Aim of the task ▸
Once "China accounts for" turns up in a line below, reproduce that line and those after it exactly, stopping after the line with "depends on India |"; leave pictures out.

Given information ▸
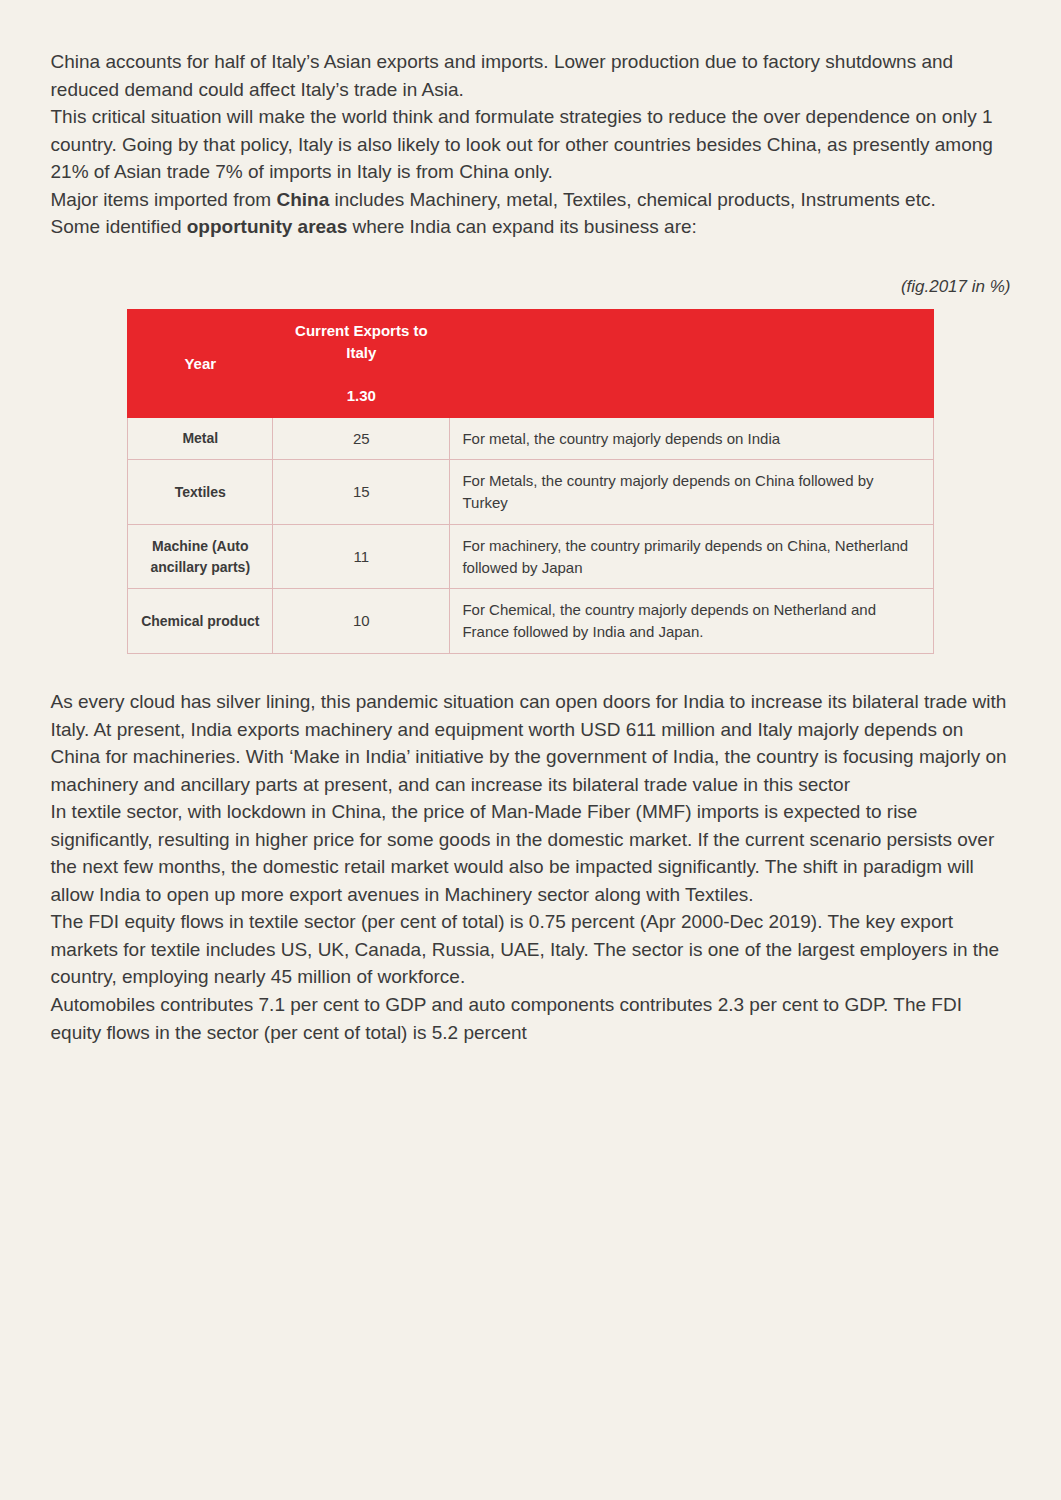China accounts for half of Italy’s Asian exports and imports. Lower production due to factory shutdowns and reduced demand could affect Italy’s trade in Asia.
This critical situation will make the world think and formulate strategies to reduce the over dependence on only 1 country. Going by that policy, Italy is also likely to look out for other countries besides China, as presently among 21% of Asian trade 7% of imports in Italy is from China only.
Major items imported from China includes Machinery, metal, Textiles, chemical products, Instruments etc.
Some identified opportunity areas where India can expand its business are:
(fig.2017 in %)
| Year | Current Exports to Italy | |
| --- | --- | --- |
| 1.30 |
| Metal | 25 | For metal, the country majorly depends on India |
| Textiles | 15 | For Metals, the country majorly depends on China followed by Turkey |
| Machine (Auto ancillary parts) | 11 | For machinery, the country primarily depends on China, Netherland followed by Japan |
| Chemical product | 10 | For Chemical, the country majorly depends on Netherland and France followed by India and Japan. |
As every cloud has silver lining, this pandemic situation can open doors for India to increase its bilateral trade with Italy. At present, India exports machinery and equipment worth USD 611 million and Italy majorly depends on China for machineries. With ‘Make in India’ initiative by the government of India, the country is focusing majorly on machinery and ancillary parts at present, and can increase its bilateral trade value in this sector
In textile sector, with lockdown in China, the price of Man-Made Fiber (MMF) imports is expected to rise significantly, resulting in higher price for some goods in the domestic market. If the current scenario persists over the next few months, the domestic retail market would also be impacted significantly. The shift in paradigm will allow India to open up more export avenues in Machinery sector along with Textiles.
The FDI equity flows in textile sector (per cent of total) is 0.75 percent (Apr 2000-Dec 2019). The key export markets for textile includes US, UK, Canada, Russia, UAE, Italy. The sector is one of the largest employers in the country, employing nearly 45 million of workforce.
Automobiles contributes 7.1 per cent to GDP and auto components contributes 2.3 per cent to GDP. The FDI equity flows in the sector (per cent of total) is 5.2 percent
...
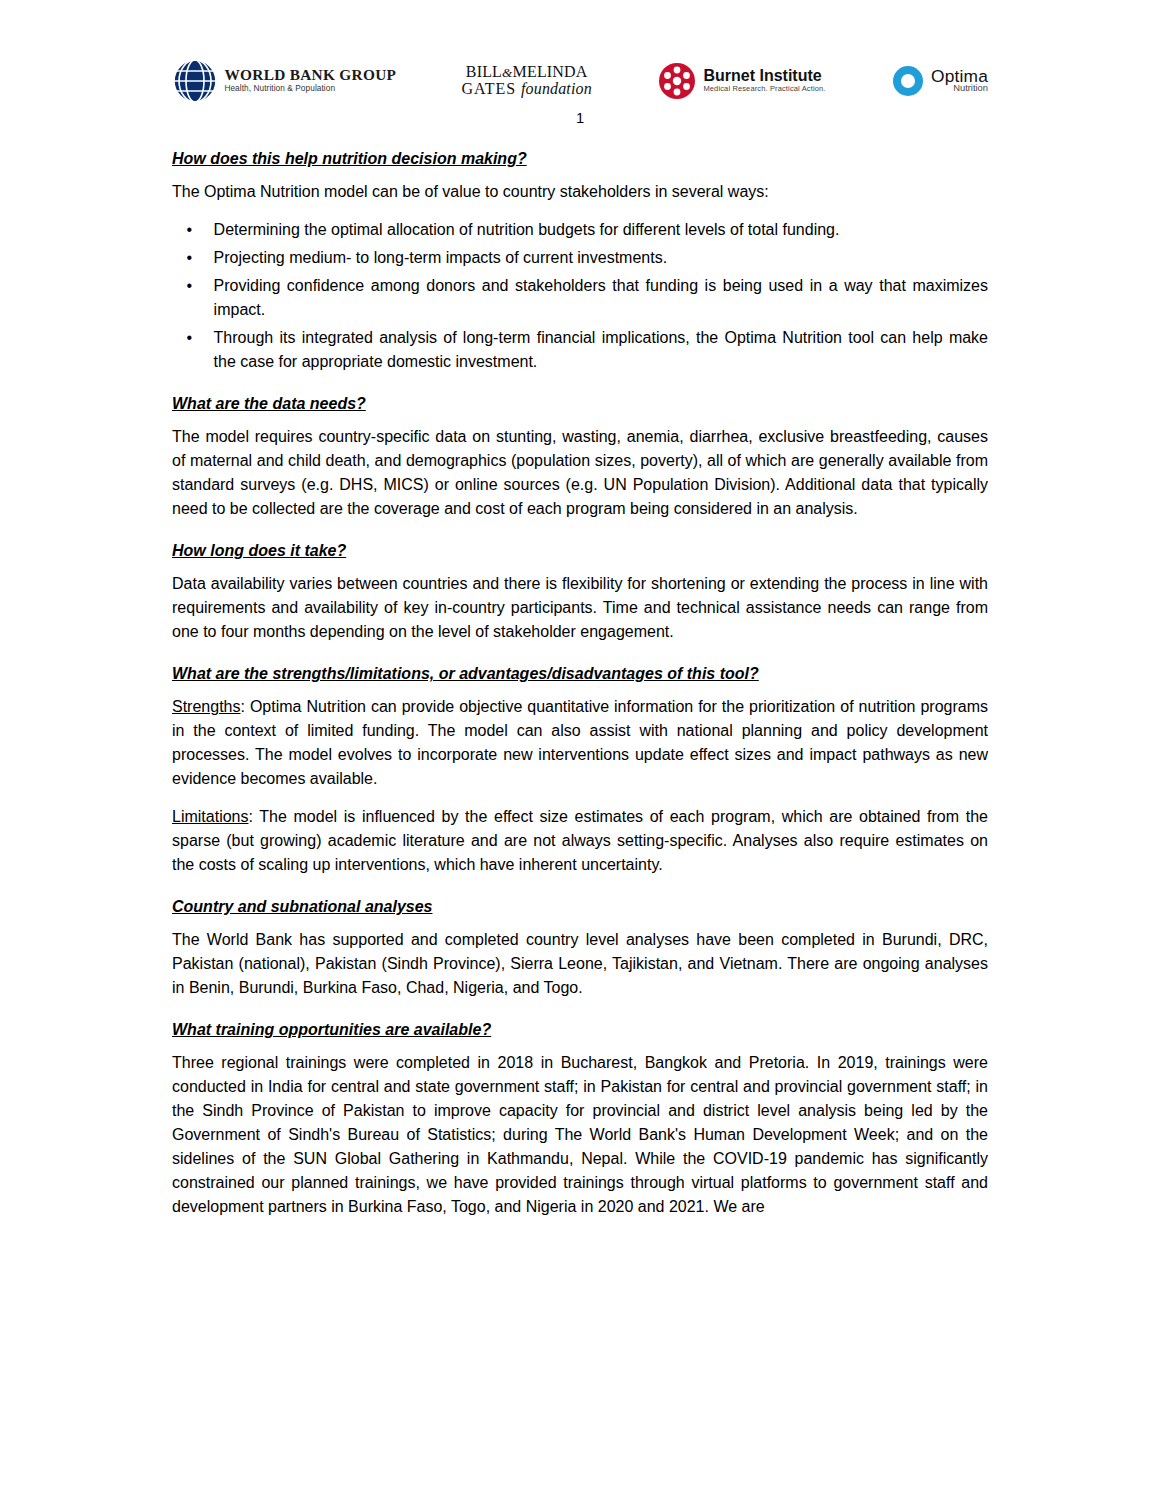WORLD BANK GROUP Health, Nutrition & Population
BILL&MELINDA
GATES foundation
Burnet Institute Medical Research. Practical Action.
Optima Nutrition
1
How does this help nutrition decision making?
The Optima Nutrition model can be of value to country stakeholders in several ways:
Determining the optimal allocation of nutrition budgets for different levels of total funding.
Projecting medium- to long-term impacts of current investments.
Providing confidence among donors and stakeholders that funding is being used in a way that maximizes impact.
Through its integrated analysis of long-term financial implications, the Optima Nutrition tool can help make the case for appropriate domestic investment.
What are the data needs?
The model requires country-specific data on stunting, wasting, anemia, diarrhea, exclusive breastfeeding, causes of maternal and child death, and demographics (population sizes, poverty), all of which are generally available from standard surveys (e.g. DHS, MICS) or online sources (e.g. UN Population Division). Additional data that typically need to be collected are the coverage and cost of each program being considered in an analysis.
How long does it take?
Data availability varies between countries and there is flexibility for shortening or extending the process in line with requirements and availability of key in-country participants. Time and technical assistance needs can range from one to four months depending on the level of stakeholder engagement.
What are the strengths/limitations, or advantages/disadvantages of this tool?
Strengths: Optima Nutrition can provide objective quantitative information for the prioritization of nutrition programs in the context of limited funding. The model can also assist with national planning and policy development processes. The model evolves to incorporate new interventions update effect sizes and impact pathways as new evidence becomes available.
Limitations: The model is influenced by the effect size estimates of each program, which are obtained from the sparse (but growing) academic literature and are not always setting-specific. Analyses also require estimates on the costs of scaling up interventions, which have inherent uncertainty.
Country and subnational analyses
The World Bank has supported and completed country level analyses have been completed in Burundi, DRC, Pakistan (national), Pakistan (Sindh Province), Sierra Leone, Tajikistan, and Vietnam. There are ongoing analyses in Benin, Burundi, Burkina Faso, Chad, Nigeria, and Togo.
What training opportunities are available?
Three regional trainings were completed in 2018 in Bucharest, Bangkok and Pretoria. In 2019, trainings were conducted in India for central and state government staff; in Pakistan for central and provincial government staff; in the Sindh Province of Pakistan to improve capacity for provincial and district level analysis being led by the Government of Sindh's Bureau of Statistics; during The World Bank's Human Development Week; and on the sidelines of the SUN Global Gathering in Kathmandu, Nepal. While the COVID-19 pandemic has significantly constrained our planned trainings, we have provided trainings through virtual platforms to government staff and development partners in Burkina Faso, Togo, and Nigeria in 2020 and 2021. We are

Reply to the exercise ▸
China accounts for half of Italy’s Asian exports and imports. Lower production due to factory shutdowns and reduced demand could affect Italy’s trade in Asia.
This critical situation will make the world think and formulate strategies to reduce the over dependence on only 1 country. Going by that policy, Italy is also likely to look out for other countries besides China, as presently among 21% of Asian trade 7% of imports in Italy is from China only.
Major items imported from China includes Machinery, metal, Textiles, chemical products, Instruments etc.
Some identified opportunity areas where India can expand its business are:
(fig.2017 in %)
| Year | Current Exports to Italy | |
| --- | --- | --- |
| 1.30 |
| Metal | 25 | For metal, the country majorly depends on India |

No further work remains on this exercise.